** Supplied data follows **

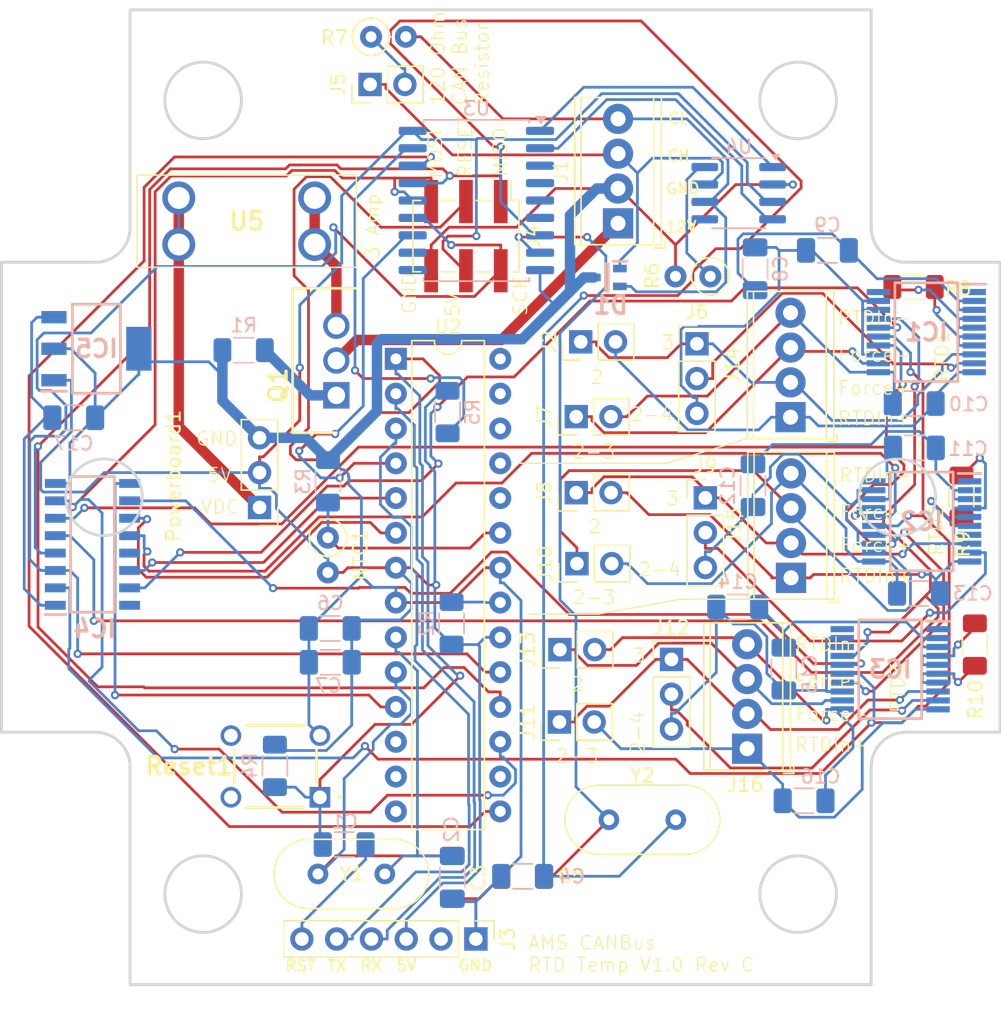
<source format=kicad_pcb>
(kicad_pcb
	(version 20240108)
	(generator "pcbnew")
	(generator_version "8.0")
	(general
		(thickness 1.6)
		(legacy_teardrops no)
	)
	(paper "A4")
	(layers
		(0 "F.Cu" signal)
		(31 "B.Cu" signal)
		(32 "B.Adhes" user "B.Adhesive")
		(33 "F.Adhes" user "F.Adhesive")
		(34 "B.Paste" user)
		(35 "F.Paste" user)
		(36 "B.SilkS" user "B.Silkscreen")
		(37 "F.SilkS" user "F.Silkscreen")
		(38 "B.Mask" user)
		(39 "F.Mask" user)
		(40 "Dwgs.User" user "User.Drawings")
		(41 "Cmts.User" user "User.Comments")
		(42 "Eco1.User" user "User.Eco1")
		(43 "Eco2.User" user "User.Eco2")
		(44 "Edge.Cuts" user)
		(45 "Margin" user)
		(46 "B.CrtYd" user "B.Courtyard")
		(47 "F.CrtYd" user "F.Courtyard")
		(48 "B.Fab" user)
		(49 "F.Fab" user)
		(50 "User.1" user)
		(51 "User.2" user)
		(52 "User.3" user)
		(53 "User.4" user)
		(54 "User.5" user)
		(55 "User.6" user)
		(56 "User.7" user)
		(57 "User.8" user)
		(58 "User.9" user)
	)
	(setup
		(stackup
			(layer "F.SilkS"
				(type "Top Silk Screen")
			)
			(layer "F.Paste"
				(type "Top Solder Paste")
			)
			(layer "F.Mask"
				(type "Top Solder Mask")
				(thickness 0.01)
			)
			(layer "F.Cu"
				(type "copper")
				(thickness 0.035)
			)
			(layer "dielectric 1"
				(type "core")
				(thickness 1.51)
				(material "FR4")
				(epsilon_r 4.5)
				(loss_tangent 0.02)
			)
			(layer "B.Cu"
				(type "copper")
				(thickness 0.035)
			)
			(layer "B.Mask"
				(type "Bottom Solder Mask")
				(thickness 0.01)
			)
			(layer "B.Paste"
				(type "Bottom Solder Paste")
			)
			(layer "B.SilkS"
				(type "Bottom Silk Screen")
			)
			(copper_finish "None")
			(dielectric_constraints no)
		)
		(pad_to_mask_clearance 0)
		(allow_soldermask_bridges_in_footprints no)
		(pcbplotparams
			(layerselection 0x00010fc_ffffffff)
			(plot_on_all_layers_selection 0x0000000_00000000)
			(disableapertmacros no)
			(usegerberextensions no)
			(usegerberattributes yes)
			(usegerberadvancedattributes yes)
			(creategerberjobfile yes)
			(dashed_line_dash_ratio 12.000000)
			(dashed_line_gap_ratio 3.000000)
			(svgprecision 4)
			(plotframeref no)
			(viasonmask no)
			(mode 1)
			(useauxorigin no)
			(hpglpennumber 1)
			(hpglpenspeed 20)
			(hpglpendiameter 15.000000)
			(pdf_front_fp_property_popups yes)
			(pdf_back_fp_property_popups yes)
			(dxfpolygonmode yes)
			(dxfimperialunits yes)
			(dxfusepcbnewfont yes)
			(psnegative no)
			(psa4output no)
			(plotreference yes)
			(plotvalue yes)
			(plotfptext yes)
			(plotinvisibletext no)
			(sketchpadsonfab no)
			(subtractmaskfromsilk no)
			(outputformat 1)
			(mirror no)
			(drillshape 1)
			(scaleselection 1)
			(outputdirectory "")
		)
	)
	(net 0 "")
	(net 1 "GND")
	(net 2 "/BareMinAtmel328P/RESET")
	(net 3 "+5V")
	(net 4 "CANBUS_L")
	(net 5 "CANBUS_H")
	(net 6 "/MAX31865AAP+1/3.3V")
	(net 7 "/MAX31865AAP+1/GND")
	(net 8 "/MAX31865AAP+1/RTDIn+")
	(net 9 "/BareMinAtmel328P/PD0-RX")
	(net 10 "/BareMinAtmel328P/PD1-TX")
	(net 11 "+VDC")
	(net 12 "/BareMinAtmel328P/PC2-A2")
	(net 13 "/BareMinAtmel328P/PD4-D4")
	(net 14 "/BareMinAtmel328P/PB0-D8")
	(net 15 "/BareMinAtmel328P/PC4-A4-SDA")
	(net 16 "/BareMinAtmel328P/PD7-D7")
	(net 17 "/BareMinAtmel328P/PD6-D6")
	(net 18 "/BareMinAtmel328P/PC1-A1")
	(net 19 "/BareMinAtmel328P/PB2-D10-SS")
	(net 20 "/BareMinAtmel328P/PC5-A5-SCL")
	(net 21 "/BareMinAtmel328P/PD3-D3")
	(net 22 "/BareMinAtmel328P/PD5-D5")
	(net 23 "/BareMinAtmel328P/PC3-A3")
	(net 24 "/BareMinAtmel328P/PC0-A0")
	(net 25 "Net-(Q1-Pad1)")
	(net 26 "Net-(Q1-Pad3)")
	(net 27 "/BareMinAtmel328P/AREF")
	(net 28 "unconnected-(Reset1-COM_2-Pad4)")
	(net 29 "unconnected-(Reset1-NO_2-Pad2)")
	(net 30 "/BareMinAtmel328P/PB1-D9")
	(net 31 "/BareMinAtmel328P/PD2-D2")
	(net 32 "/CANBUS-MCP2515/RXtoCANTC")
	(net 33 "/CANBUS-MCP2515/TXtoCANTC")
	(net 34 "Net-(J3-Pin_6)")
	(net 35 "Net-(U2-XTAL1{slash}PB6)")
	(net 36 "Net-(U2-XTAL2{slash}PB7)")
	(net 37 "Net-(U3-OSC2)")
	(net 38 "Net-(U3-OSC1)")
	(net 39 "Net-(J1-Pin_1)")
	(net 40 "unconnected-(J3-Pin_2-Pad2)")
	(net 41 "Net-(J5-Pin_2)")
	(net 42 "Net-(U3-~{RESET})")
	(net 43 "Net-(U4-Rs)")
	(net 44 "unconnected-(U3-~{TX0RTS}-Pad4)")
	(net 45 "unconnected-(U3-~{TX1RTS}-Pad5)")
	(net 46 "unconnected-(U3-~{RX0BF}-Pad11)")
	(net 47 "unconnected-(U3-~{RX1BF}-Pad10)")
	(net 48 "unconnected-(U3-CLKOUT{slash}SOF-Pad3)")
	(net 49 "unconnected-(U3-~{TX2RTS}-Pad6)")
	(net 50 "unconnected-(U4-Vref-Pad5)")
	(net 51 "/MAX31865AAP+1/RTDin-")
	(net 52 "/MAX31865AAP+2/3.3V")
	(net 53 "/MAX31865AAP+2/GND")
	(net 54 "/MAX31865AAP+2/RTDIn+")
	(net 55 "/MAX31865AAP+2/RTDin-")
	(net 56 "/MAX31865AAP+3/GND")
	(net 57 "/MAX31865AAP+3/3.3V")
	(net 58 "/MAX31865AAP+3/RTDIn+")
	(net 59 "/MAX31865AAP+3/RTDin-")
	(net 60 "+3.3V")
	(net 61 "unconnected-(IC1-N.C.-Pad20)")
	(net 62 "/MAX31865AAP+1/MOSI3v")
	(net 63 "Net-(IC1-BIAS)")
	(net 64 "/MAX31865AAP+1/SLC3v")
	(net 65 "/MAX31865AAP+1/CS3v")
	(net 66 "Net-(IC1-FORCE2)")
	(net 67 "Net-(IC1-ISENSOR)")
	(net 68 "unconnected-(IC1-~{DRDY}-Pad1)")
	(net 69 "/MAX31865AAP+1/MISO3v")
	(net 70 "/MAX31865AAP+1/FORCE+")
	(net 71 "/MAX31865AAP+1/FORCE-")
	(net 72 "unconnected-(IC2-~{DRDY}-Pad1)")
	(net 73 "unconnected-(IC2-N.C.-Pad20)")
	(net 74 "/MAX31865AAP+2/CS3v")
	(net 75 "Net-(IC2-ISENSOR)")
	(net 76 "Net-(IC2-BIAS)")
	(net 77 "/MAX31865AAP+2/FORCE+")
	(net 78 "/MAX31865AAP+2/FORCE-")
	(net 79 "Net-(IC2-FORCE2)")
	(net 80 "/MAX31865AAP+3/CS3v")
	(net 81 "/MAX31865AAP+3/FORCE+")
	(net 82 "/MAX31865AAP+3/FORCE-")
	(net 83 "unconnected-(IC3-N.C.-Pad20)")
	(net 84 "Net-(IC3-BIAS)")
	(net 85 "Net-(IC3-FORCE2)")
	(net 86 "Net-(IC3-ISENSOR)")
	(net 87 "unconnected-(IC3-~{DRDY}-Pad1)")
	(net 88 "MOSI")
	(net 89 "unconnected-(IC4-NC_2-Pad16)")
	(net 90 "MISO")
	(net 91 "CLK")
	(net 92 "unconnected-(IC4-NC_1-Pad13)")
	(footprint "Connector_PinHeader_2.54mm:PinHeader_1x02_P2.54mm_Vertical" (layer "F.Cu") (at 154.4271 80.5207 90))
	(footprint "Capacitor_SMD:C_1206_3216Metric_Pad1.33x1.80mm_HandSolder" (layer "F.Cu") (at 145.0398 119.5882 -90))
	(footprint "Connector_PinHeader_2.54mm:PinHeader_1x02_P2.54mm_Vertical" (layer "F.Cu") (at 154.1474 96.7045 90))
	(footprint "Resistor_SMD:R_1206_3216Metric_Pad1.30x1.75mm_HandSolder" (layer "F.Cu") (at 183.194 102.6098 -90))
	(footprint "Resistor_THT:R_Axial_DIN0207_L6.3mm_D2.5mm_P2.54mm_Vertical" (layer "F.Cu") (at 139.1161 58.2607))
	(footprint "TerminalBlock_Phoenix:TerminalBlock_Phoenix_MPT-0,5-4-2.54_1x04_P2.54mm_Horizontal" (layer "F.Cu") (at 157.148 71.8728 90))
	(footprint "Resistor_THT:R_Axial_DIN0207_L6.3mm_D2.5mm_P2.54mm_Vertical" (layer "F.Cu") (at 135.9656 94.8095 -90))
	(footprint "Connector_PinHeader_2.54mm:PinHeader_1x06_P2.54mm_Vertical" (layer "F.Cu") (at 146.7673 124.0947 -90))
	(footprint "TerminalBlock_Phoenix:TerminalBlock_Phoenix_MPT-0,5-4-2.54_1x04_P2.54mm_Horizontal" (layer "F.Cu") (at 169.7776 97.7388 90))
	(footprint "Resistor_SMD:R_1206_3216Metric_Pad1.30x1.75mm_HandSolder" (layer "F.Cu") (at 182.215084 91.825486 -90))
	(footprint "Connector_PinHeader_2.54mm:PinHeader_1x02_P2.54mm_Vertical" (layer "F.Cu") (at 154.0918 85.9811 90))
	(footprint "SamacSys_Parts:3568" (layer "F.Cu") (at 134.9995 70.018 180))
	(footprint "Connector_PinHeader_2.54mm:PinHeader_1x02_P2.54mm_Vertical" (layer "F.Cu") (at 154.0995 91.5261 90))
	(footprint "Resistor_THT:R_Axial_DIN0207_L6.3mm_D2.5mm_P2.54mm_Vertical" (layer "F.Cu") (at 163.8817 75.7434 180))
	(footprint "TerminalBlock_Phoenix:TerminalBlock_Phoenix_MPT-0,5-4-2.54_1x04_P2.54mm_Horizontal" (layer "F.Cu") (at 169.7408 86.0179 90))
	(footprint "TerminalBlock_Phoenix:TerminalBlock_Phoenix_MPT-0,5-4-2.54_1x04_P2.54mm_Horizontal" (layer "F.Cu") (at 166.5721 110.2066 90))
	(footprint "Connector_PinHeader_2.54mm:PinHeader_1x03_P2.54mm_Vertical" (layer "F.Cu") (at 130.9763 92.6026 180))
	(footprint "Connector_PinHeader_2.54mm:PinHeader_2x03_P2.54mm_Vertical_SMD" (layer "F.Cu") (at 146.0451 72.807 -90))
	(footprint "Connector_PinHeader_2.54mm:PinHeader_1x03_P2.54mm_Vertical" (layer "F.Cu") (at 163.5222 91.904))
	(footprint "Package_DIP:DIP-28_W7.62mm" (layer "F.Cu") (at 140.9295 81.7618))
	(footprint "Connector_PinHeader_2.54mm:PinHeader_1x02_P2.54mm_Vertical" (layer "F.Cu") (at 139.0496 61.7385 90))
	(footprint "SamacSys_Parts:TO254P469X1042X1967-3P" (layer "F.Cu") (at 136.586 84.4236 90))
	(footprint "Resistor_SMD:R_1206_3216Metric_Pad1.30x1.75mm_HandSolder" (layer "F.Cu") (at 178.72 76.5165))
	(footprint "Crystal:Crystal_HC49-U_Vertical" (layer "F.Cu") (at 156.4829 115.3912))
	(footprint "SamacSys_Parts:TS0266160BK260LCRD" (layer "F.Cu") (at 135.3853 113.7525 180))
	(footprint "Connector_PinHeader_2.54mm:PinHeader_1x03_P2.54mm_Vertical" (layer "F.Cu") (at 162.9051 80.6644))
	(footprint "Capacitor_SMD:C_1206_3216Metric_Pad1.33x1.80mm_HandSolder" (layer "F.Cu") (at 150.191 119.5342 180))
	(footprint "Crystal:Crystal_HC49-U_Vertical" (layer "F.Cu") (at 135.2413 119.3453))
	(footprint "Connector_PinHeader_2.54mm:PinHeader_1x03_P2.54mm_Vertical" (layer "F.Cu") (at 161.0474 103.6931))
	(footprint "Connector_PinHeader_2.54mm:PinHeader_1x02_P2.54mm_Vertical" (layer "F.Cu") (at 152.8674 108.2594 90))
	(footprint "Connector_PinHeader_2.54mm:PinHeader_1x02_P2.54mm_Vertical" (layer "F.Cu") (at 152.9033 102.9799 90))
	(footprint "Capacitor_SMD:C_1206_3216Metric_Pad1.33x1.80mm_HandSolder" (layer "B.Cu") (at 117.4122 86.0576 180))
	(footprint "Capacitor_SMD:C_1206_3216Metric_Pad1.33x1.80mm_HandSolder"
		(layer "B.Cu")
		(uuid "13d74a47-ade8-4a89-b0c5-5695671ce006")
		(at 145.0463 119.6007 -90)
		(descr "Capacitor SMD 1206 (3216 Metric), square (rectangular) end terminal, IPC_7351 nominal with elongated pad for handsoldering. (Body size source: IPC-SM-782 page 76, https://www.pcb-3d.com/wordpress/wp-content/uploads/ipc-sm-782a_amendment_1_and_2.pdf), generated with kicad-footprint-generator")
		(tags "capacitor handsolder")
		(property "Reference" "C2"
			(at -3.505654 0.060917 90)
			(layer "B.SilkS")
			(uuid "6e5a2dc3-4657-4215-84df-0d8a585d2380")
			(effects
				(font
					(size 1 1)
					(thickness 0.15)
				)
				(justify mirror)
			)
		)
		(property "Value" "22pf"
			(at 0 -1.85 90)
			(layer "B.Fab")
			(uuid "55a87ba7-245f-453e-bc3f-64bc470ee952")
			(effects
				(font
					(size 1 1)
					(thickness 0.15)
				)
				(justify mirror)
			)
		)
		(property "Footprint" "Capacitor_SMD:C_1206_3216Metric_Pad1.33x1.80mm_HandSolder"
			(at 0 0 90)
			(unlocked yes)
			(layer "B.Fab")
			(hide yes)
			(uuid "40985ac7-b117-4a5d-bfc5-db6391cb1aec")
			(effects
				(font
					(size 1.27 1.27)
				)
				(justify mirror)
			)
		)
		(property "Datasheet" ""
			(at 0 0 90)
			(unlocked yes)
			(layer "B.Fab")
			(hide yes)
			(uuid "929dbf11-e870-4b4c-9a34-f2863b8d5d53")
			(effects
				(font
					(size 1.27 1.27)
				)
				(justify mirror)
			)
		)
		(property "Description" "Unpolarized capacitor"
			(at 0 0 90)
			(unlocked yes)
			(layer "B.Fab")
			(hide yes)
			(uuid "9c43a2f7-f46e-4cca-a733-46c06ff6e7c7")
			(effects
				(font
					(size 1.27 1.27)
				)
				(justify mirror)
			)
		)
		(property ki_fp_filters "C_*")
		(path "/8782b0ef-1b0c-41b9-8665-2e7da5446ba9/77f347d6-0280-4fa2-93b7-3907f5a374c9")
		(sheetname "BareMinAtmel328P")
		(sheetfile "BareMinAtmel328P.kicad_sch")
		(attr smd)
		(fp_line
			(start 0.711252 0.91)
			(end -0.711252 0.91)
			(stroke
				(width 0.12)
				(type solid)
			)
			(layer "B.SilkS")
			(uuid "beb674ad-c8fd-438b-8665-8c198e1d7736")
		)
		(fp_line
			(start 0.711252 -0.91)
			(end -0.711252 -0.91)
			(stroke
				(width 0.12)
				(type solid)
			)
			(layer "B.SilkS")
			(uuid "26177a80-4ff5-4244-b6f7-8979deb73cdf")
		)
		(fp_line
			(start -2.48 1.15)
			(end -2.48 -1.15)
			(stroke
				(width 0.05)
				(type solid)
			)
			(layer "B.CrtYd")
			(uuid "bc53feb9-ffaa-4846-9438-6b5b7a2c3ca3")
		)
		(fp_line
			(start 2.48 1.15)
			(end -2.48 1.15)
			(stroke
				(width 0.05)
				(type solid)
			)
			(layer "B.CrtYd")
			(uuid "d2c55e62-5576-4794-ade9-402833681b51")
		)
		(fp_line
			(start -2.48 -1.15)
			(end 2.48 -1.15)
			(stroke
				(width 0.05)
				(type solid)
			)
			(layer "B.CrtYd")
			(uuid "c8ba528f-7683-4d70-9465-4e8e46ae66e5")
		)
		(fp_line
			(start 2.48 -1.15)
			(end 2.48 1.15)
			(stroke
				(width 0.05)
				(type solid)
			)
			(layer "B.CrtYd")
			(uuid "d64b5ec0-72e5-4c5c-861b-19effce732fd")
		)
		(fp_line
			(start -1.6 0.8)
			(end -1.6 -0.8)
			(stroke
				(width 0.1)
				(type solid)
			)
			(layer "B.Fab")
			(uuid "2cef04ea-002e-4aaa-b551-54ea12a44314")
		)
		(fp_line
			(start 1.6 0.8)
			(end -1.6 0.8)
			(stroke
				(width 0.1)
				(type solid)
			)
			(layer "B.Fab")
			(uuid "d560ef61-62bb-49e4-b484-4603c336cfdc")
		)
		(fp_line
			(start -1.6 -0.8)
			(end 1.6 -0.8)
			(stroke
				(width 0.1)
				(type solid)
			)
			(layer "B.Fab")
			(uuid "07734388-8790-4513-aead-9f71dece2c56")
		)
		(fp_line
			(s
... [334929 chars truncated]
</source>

** End of Supplied data **

◆ **To-do item**:
The lines in the entries above that carry the word "start" must be copied.

◆ **Response**:
			(start 0.711252 0.91)
			(start 0.711252 -0.91)
			(start -2.48 1.15)
			(start 2.48 1.15)
			(start -2.48 -1.15)
			(start 2.48 -1.15)
			(start -1.6 0.8)
			(start 1.6 0.8)
			(start -1.6 -0.8)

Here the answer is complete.